SPAR Group Faces R4 Billion Loss, Plans Business Restructuring
The SPAR Group is undergoing significant restructuring following a reported R4 billion loss in its interim results. The company is actively pursuing the sale of its British and Swiss business operations as part of a strategic reset.
Discontinued Operations lead to significant Losses
For the six months ending March 28, 2025, SPAR group classified SPAR Switzerland and its British business, AWG, as discontinued operations. These units contributed significantly to the group’s financial woes.
- Aggregated post-tax losses from these businesses totaled R4.4 billion.
- This figure includes impairments of R4.2 billion.
- SPAR Poland was already disposed of in January 2025.
The total loss from these discontinued operations,as reflected on the income statement,reached R5 billion. These sales are part of a broader effort to realise value and ensure business continuity in these regions.
Did You Know?
Impairment charges reflect a decrease in the recoverable amount of an asset below its carrying amount on the balance sheet. This often signals underlying issues within the business unit.
Performance of continuing Operations
While the discontinued operations heavily impacted the overall results, the performance of SPAR’s continuing operations also faced challenges.
- South Africa experienced revenue growth of only 1.7%.
- Ireland saw a 0.6% decrease in local currency.
The company attributed this to ongoing pressure on consumer spending, compounded by low food inflation and the timing of easter, which fell in the second half of the financial year.
Despite these headwinds, revenue growth in South Africa was supported by strong performance in the lower-income customer segment.
The Build It and SPAR Health businesses showed positive momentum, driven by strong retailer engagement and category performance.
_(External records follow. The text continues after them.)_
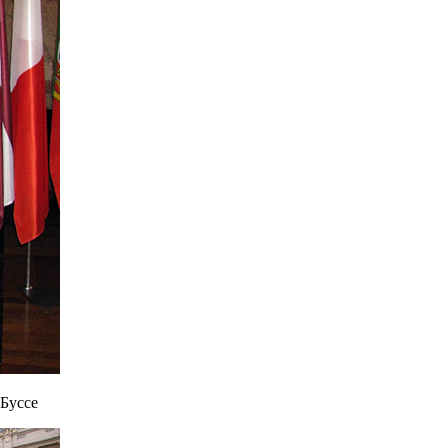
Буссе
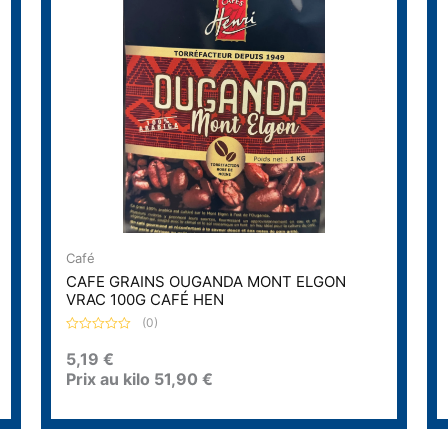
Café
CAFE GRAINS OUGANDA MONT ELGON
VRAC 100G CAFÉ HEN
(0)
N
o
5,19
€
t
Prix au kilo
51,90
€
e
0
s
u
r
5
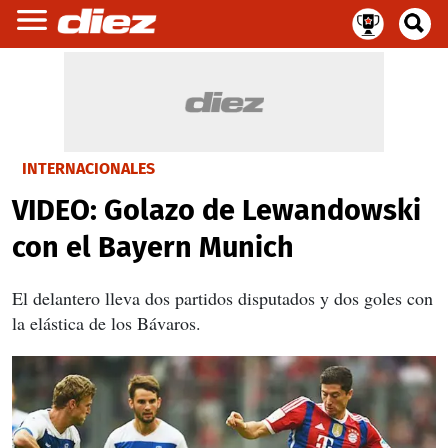
INTERNACIONALES
VIDEO: Golazo de Lewandowski
con el Bayern Munich
El delantero lleva dos partidos disputados y dos goles con
la elástica de los Bávaros.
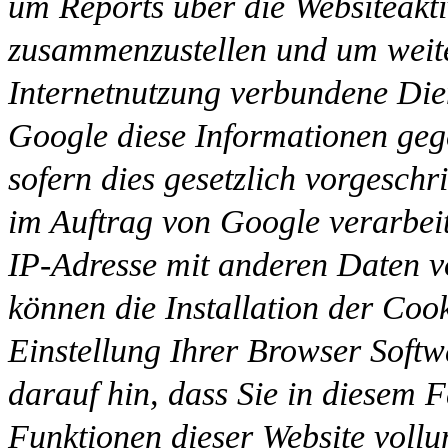
um Reports über die Websiteaktiv
zusammenzustellen und um weite
Internetnutzung verbundene Die
Google diese Informationen gege
sofern dies gesetzlich vorgeschr
im Auftrag von Google verarbeit
IP-Adresse mit anderen Daten v
können die Installation der Coo
Einstellung Ihrer Browser Softw
darauf hin, dass Sie in diesem F
Funktionen dieser Website voll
Financial Impact and Shareholder Implications
The profit of R768 million from South Africa and Ireland was insufficient to offset the losses from discontinued operations, resulting in a substantial overall loss.
- The group’s total loss attributable to shareholders was R4 billion, including gains from exchange rate differences of R300 million.
- Earnings per share plummeted by over 7,500% to a loss of 2,211.1 cents per share.
- No interim dividend was declared due to the group’s capital allocation priorities and ongoing restructuring.
Future dividend decisions will depend on macroeconomic and operating conditions.

Strategic Outlook and Future Plans
SPAR Group CEO, Angelo Swartz, emphasized the progress made in simplifying and optimizing the company’s portfolio. He stated:
Over the period, we made deliberate progress against the milestones we set to simplify and optimise our portfolio and strengthen our balance sheet. This positions us well to harness future opportunities. Looking ahead, our focus remains on driving continued margin improvement, executing effectively in our core markets and delivering on the remaining elements of our strategic reset.
Angelo Swartz, SPAR Group CEO
the group is focused on driving profitability through category mix optimization, private label growth, and improved operational efficiency.Continued margin improvement is expected in the second half of the year as operational efficiency initiatives gain traction.
Growth Initiatives in Southern Africa
In Southern Africa, SPAR’s growth prospects are based on engaging various retail segments, leveraging its strategic partnerships with Uber Eats and Vida e Caffè, and increasing private label product penetration.
- The group is increasing its investment in customer convenience with the continued rollout of its demand digital platforms,SPAR2U and Build it 2U.
- The partnership with Uber Eats is now live in 130 stores, enhancing customer access and experience.
- Investment in pharmacist training facilities is underway to support the growth of SPAR Health, with the goal of doubling its pharmacy network by 2028.
Pro Tip
Private label products often offer higher profit margins for retailers. Expanding this category can significantly improve overall profitability.